Single crystals of (La0.25Pr0.25Sm0.25Gd0.25)1-xCaxMnO3 (x = 0.3, 0.4, 0.5) were grown by a high-temperature flux method. High-purity La2O3, Pr6O11, Sm2O3, Gd2O3, CaCO3, and MnO2 powders were mixed in stoichiometric ratios and combined with a PbF2/PbO/B2O3 flux system in a mass ratio of 1:7 (precursor: flux). The flux composition was PbF2: PbO: B2O3 = 0.8 : 0.195 : 0.005 by weight. The mixture was thoroughly ground in an agate mortar for 2–3 hours, transferred into a platinum crucible, and placed in a muffle furnace. The temperature was raised to 1250 °C at a rate of 200 °C/h, held for 48 hours to ensure complete homogenization, then slowly cooled to 1000 °C at a rate of 0.5 °C/h, and finally naturally cooled to room temperature in the furnace.

2.2. Characterization

X-ray diffraction (XRD) patterns were collected using a diffractometer equipped with Cu Kα₁ radiation (λ = 0.15405 nm) over a 2θ range of 10–80° with a step size of 0.02°. Rietveld refinement was performed using the EXPGUI-GSAS software to obtain lattice parameters. Surface morphology was examined by scanning electron microscopy (SEM), and elemental composition and distribution were analyzed by energy-dispersive X-ray spectroscopy (EDS).

3. Results and Discussion

3.1. Crystal Structure

Figure 1 presents the XRD patterns, Rietveld refinement results, and corresponding photographs of the single crystals with x = 0.3, 0.4, and 0.5. The samples exhibit only three diffraction peaks, corresponding to the (020), (040), and (060) planes, indicating high orientation and good crystalline quality. Because the crystals grow preferentially along a specific crystallographic plane, the diffraction peaks of single-crystal samples are significantly reduced in number compared to the numerous peaks observed in polycrystalline samples, with regular angular intervals maintained between them. The main diffraction peak positions in Fig. 1 remain largely unchanged, indicating that the overall crystal structure does not undergo significant changes with varying Ca²⁺ doping levels. The photographs in the insets further show that the obtained crystals have relatively regular external morphology, well-defined facets, and dimensions all exceeding 2 mm, reflecting good single-crystal growth quality. The regular morphology and millimeter size attest to the high growth quality achieved by the flux method. Rietveld refinement was performed on ground crystal fragments. As shown in the refinement plots, the calculated patterns match well with the experimental data, and the low residual factors confirm that the samples are single-phase with an orthorhombic perovskite structure (space group Pnma).

3.2. Surface Morphology

Figure 2 shows the surface micromorphology of the single crystals with x = 0.3, 0.4, and 0.5. The surfaces of all composition samples are generally dense, without the obvious grain-boundary features characteristic of polycrystalline samples. The absence of granular morphology, intergranular voids, and secondary phase inclusions serves as the key criterion for distinguishing single crystals from polycrystalline ceramics. Some step-like terraces and undulating features are visible on the crystal surfaces, which are associated with preferential faceted growth during the crystallization process and subsequent mechanical handling. The flux method employed in this work is capable of growing structurally integral, high-quality high-entropy perovskite manganite single crystals within a certain compositional range.

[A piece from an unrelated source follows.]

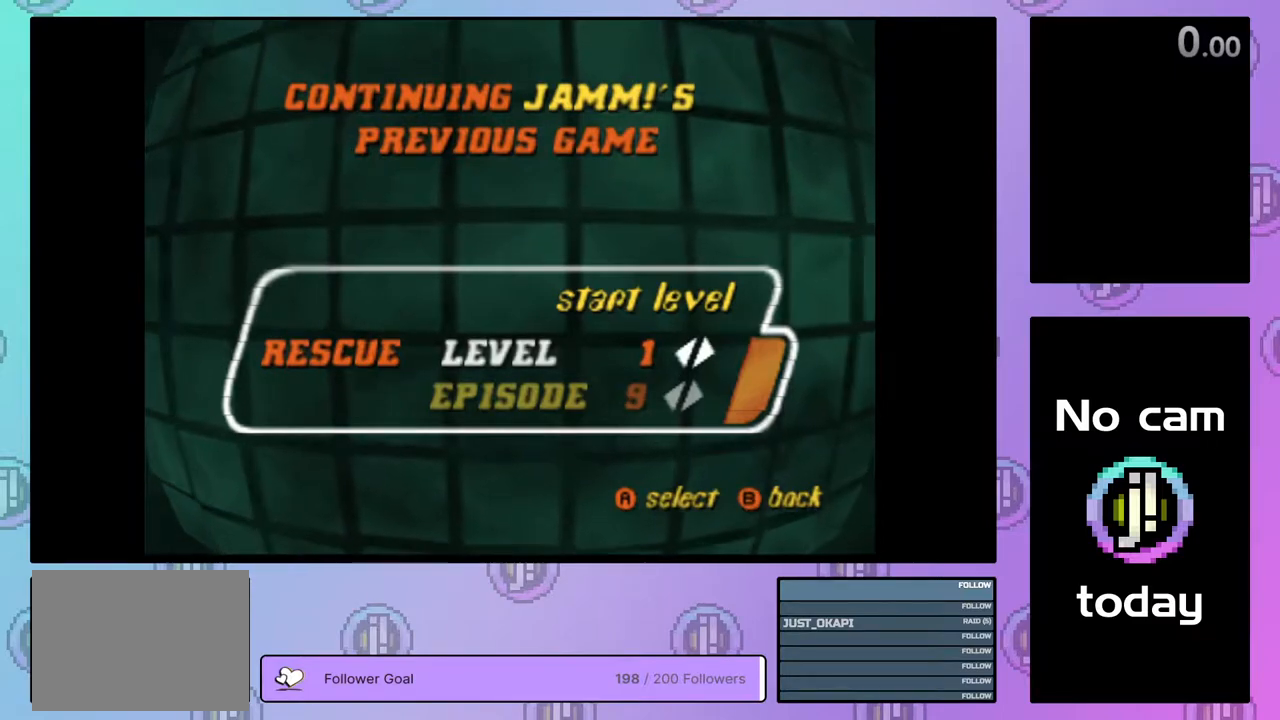
{"buttons": [], "right_stick": "center", "events": [[200, "CROSS", "down"], [217, "SQUARE", "down"], [217, "TRIANGLE", "down"], [233, "CIRCLE", "down"], [333, "CIRCLE", "up"], [333, "CROSS", "up"], [333, "SQUARE", "up"], [333, "TRIANGLE", "up"], [400, "CIRCLE", "down"], [400, "CROSS", "down"], [400, "TRIANGLE", "down"], [417, "SQUARE", "down"], [483, "CIRCLE", "up"], [483, "CROSS", "up"], [483, "SQUARE", "up"], [483, "TRIANGLE", "up"]]}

3.3. Elemental Homogeneity

For a material to be classified as a high-entropy oxide, all constituent elements must be uniformly distributed within the detection limits of the characterization techniques, without compositional partitioning or secondary phase precipitation. Figure 3 presents the EDS elemental mapping results for single crystals with x = 0.3, 0.4, and 0.5. The elements La, Pr, Sm, Gd, Ca, Mn, and O are clearly detected across the surfaces of all three samples and are generally uniformly distributed, with no obvious large-scale elemental agglomeration or compositional separation observed. The uniform spatial distribution of the four rare-earth elements (La, Pr, Sm, Gd) together with Ca, Mn, and O provides direct evidence for the realization of a high-entropy solid solution in single-crystal form. The EDS results further indicate that the measured atomic ratios of the constituent elements are basically consistent with the nominal stoichiometric values, demonstrating the reliability of the flux method in preserving the target composition. This finding is significant. Elemental segregation during prolonged slow cooling represents one of the core challenges in high-entropy single-crystal growth. The successful suppression of segregation demonstrated in this work indicates that the PbF2/PbO/B2O3 flux system provides a suitable chemical environment for maintaining multi-component homogeneity throughout the crystallization process.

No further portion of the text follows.